El abuelo llevaba mucho tiempo en su observatorio astronómico. Sólo dejaba que subiera yo a llevarle la comida. Sonreía con ojos delirantes que más parecían agujeros negros estelares, chispeantes; miedo me daba acercarme a su campo gravitatorio y perecer bajo su implosión, ser absorbido, desaparecer. El abuelo mascullaba atropellando las palabras, con movimientos enérgicos de todo su cuerpo, lo que desencadenaba serias turbulencias a su alrededor. Repetía una y otra vez que evitaría su atracción y atravesaría un “agujero de gusano”, para salir a otra región del universo, la posibilidad de viajar en el espacio y en el tiempo; por fin, vivir el pasado que se le había arrebatado.

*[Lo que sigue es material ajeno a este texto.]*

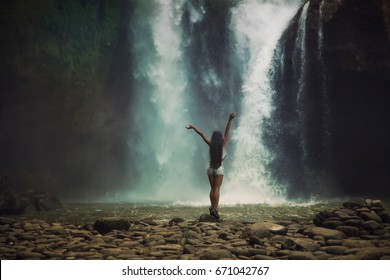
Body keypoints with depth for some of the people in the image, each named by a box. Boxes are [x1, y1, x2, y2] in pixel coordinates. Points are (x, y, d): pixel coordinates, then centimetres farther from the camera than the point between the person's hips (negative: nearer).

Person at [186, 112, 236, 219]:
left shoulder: (211, 144, -5)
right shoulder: (222, 144, -9)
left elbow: (202, 134, -2)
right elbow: (227, 132, -17)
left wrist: (192, 127, 5)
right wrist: (230, 120, -23)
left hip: (210, 169, 3)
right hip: (219, 169, -3)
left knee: (212, 188, 14)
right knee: (216, 189, -3)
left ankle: (213, 207, 8)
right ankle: (215, 208, -10)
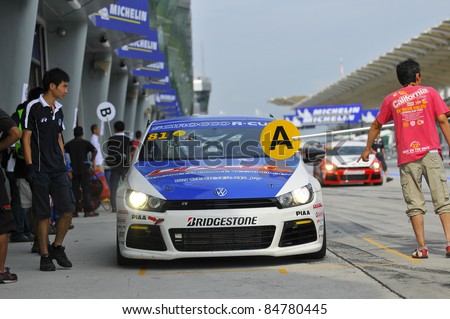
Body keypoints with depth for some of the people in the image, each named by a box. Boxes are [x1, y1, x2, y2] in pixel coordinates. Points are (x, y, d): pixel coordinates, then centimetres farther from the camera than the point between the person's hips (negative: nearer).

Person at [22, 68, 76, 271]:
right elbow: (26, 138, -6)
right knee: (43, 215, -1)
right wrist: (30, 166, -12)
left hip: (58, 170, 6)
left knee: (68, 210, -4)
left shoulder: (59, 111, 15)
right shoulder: (34, 107, -5)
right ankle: (45, 257, 8)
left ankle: (57, 247, 13)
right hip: (40, 170, -6)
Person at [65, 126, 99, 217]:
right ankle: (88, 210, -7)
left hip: (74, 169, 3)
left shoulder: (69, 144, 9)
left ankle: (74, 211, 5)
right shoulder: (86, 143, 0)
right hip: (84, 169, -3)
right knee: (86, 190, -2)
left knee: (75, 191, 6)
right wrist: (93, 160, 2)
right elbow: (94, 150, -13)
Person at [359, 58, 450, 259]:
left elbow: (376, 126, 19)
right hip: (431, 153, -1)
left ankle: (422, 248, -2)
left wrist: (367, 149, 31)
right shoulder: (429, 92, 7)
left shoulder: (391, 99, 10)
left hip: (407, 158, 1)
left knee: (415, 205, 3)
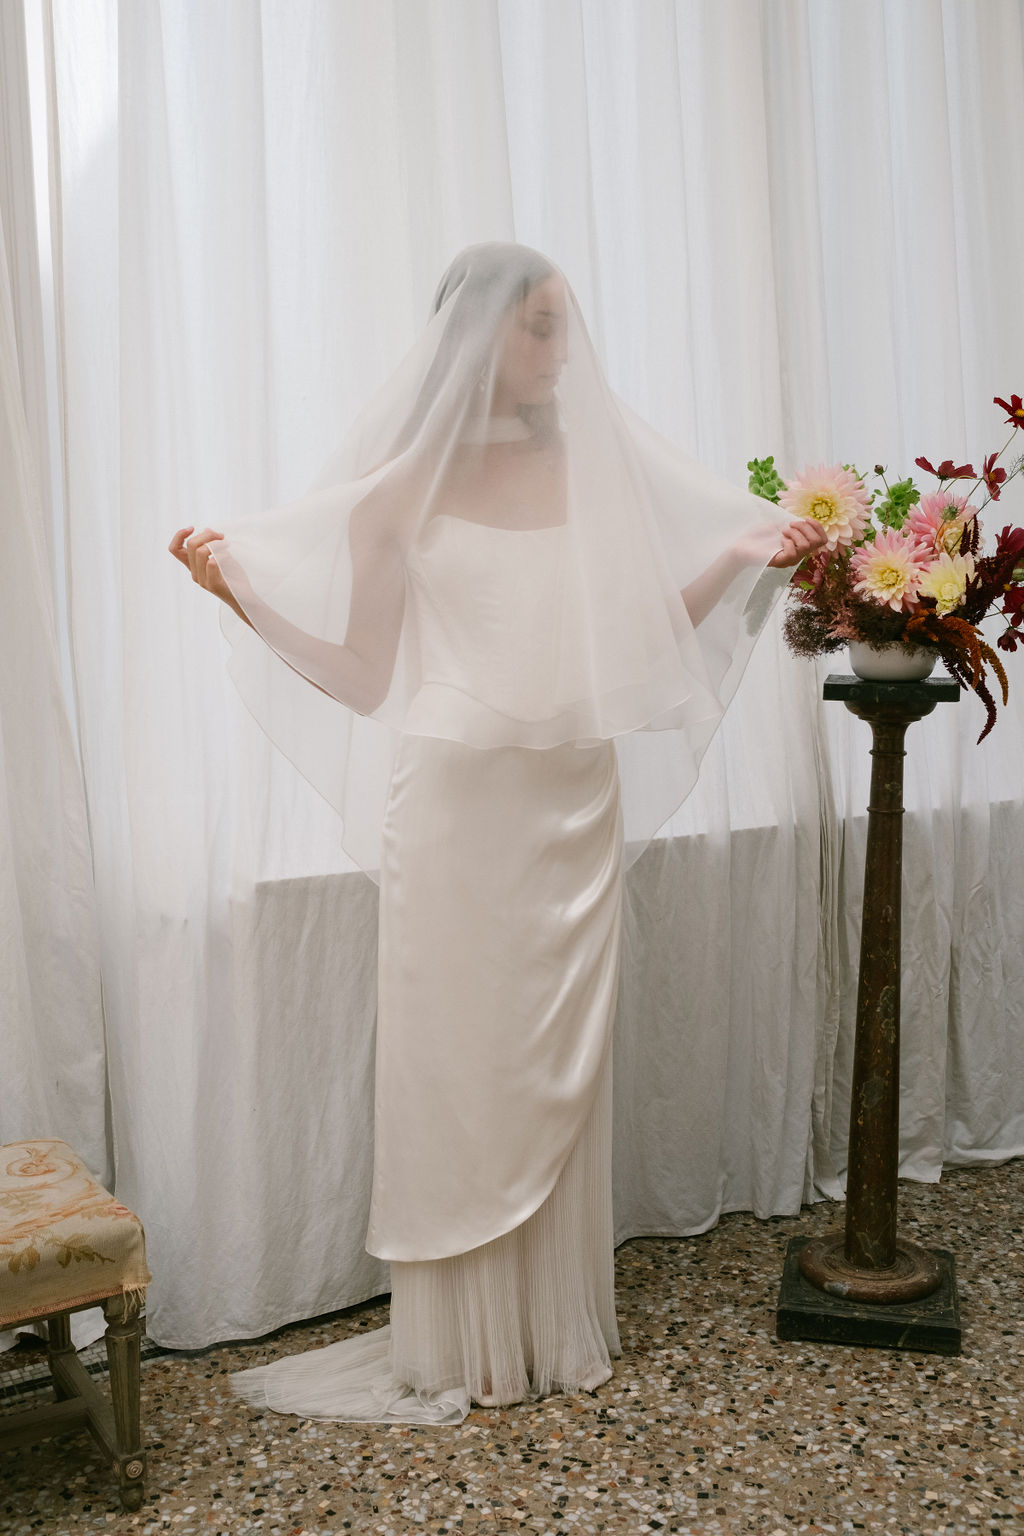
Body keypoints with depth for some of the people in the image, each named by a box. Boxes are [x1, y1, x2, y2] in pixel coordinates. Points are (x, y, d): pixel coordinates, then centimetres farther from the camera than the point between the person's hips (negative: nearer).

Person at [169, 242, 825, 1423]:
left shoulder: (591, 468, 6)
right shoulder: (402, 486, -2)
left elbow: (629, 640, 9)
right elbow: (362, 679, -3)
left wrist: (737, 560, 2)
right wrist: (241, 595, -12)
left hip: (574, 802, 3)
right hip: (455, 797, -3)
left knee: (561, 1065, 10)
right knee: (453, 1059, 5)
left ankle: (561, 1327, 28)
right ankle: (457, 1346, 23)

Stephen contempló la carta de su abuela Estrella; el sobre lo encontraron atado con un lazo de su trenza a un meteorito nada común, parte de una especie de estela, que contenía un texto cifrado y un mapa que llevaban años despejando. Observó la pizarra llena de ecuaciones y su mente selectiva captó la solución: “Levanta, abuelo, partimos”, le dijo.
El abuelo apretó la carta entre sus dedos. Simplemente decía: “Querido Diego, estoy en la galaxia de Andrómeda, te envío la forma más segura de llegar. Te añoro, Estrella.”